NSF PROGRAM: INFORMATION & DATA MANAGEMENT
PRINCIPAL INVESTIGATOR: Geller, Ilya S
TITLE: Lexical Cloning: the novel approach for textual information processing and knowledge flow control
What is the intellectual merit of the proposed activity?
The main goal of this proposal is to use lexical cloning based technology for adaptive, and user-oriented personalized search for textual information.
The PI has identified the following research tasks:
1) Development of an electronic dictionary.
2) Development of a program to summarize textual data and lexical profiles.
3) Development of a program to perform user-oriented search
4) Investigation of an "education" process
5) On-demand new text creation using user profiles.
6) Development of a technique to structure data dynamically based on lexical profiles.
"Lexical Cloning" concepts, previously developed and patented by the PI, will be used to accomplish the above tasks. These Concepts include data summarization and personalized search.
1) Data summarization: This technology involves:
a. Breaking document into sentences
b. Identifying nouns, verbs, adjectives, etc. in each sentence
c. Creating several combinations of the identified components: each combination is referred to as "triad"
d. Representing the document by a list of triads and their counts.
2) Personalized Search: This technology involves is based on the above summarization technique. The user profile is created by collecting and summarizing a list of documents that characterize the user's behavior. The search would involve comparing
a. Summaries of documents
b. Summary of query terms
c. Summary of user's documents (user profile)
The proposal is not well-written, especially the first part that describes the proposed research tasks. There are several errors, and vague sentences. Practically, there are no references to related research, and there is no evaluation plan.

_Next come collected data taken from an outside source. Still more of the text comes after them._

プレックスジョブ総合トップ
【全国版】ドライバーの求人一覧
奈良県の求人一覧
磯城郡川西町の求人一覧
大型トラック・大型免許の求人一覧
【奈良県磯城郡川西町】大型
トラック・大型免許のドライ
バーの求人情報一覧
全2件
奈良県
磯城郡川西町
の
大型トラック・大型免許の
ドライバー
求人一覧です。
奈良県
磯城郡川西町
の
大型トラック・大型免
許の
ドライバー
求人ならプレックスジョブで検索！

Research tasks 2, 3, and 6 (above) are basically the core of the patented technology. The PI does not mention any additional work beyond what has already been done.
For research task 1, development of an electronic dictionary, it is not clear why the PI wants to develop one. Few dictionaries have already been developed and are available (e.g. WordNet).
The objective of task 5 is not clear. What is the benefit of creating new text using user's profiles? The PI claims that it will "enable better understanding of the human creativity and ability to communicate "
The objective of task 5 is to make the profiles "learn" and adapt, and provide them with "Artificial Intelligence" capability. The PI does not describe a way to achieve this or even to show it is possible.
The user profile, created from a collection of documents provided by the user, may provide hints on the user's education and preferences. However, I don't see how it could capture the user's cultural and social background and his psychological profile, as the PI claims.
What are the broader impacts of the proposed activity?
The proposed work may lead to efficient personalized search engines. However, the core technology has already been developed and patented.
I rate this proposal as Fair. The proposal is not well-written. It has several grammatical errors. There are no references to related literature, no evaluation plan, and no education plan. The contribution of the proposed work beyond what has already been done and patented is not clear.